Transcribed page contents
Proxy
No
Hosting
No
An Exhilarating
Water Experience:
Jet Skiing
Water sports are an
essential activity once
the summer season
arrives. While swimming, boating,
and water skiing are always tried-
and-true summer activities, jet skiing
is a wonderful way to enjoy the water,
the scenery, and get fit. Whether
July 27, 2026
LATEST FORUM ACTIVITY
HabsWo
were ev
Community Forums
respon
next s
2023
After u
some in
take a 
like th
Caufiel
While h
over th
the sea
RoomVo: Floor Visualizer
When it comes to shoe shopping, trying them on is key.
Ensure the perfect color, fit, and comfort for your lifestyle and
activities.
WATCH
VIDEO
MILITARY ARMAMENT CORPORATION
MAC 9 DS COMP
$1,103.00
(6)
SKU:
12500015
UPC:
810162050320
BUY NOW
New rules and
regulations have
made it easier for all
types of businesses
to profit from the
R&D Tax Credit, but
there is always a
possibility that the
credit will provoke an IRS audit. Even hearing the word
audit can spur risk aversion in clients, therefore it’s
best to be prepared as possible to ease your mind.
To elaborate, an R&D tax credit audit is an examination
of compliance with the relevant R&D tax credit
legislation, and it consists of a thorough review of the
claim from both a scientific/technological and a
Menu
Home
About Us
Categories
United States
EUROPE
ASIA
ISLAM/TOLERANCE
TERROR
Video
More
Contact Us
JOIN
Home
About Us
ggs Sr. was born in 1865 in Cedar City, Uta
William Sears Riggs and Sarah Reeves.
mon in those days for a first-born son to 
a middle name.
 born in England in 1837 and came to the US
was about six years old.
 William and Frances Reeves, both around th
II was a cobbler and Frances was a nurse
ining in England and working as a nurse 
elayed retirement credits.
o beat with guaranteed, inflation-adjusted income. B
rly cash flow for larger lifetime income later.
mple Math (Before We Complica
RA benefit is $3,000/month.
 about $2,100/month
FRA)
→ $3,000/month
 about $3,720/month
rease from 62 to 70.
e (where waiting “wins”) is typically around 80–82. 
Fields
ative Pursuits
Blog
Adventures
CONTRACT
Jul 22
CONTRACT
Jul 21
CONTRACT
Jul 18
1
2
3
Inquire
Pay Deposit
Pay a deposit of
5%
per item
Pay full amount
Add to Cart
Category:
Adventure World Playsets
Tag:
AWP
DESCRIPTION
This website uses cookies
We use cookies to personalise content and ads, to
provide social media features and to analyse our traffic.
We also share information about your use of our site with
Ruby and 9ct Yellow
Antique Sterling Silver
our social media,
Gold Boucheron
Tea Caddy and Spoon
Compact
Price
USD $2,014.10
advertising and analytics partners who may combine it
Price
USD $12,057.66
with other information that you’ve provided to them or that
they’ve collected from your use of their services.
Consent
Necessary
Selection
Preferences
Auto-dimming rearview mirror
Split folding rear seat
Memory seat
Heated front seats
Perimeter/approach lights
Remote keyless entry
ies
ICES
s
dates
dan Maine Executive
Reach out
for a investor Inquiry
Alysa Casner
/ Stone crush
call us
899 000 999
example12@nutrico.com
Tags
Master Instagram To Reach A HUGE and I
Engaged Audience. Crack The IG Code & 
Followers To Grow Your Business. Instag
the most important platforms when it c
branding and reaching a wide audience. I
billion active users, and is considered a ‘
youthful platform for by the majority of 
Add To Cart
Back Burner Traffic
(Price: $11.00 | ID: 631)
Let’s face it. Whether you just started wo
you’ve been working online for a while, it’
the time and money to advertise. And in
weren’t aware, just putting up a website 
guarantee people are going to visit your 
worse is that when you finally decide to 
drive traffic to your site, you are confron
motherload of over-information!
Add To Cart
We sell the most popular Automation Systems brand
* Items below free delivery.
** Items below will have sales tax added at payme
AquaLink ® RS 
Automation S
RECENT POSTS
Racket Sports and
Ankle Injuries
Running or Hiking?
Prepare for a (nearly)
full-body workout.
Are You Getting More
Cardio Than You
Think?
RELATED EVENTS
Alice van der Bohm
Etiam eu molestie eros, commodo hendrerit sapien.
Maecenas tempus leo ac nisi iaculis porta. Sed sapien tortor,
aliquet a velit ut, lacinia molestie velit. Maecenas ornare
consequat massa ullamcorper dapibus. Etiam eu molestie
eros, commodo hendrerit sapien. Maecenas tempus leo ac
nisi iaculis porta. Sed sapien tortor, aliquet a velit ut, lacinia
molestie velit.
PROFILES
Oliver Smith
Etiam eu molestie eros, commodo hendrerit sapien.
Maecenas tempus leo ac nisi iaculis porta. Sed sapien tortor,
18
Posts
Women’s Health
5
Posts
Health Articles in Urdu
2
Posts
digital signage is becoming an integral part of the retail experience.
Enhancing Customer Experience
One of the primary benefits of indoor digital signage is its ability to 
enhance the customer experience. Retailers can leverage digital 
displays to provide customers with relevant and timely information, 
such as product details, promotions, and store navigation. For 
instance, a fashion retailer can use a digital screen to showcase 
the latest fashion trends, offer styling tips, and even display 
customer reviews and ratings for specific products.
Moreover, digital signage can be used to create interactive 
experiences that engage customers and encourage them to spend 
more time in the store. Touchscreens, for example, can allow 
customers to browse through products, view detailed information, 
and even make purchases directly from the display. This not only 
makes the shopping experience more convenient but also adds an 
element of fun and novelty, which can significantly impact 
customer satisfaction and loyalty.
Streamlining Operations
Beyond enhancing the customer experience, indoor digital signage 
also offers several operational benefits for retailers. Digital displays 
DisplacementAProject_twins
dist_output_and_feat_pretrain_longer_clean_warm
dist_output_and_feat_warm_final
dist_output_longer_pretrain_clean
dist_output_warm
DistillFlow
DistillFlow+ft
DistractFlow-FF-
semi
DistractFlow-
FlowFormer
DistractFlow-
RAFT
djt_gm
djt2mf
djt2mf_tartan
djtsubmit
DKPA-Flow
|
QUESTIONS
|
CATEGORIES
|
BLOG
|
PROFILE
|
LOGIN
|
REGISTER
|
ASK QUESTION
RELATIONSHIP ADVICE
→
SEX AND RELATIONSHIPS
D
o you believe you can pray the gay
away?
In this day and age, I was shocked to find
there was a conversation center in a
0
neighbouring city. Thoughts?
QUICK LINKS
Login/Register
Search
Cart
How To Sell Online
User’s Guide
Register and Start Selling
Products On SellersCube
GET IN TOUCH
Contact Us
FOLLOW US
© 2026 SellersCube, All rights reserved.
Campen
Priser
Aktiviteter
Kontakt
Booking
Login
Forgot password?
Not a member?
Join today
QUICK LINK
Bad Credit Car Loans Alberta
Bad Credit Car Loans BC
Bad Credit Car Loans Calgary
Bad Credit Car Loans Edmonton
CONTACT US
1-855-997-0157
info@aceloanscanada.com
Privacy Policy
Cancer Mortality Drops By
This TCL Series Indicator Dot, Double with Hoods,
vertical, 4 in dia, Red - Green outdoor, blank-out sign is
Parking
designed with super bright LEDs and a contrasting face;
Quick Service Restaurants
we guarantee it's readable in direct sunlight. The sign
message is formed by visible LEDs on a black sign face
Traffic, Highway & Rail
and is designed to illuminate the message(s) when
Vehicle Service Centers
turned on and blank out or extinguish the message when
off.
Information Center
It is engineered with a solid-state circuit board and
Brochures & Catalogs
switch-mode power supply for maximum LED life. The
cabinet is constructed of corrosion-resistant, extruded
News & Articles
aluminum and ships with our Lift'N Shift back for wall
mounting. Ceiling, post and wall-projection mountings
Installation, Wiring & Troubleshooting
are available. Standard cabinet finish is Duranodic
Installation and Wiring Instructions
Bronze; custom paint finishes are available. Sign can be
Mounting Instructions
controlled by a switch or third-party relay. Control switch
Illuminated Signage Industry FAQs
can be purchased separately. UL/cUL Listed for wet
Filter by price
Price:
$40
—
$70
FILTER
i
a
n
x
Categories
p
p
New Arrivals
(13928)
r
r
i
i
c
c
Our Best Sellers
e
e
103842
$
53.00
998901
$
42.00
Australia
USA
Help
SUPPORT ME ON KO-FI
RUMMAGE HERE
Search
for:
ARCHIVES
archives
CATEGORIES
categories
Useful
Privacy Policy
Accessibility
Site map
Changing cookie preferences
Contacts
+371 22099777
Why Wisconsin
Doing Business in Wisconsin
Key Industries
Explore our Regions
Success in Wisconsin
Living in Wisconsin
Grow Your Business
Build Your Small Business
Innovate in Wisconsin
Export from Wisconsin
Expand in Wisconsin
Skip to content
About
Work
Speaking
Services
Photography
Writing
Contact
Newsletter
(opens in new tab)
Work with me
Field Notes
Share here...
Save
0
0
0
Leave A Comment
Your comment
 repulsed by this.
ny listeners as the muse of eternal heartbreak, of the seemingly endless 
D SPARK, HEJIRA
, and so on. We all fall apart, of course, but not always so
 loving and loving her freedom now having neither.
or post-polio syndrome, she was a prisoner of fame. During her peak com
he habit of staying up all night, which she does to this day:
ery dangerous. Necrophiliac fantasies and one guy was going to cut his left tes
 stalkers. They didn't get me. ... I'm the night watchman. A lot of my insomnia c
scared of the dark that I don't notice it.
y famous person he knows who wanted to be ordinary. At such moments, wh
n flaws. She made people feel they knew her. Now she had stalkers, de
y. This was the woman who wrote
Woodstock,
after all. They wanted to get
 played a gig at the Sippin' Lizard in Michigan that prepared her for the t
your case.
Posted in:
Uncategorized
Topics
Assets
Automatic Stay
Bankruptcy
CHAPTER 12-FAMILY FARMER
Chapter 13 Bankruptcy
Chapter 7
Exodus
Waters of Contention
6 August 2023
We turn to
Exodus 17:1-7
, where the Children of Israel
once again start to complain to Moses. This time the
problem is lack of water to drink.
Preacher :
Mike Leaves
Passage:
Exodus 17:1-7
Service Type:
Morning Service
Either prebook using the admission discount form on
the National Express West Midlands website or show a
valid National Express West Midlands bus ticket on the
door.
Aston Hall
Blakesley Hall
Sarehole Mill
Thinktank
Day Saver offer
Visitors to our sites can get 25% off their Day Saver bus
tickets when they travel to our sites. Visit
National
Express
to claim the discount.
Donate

- WHAT TO DO: Each line above that contains the word "West" must be copied.

- RESPONSE BELOW:
the National Express West Midlands website or show a
valid National Express West Midlands bus ticket on the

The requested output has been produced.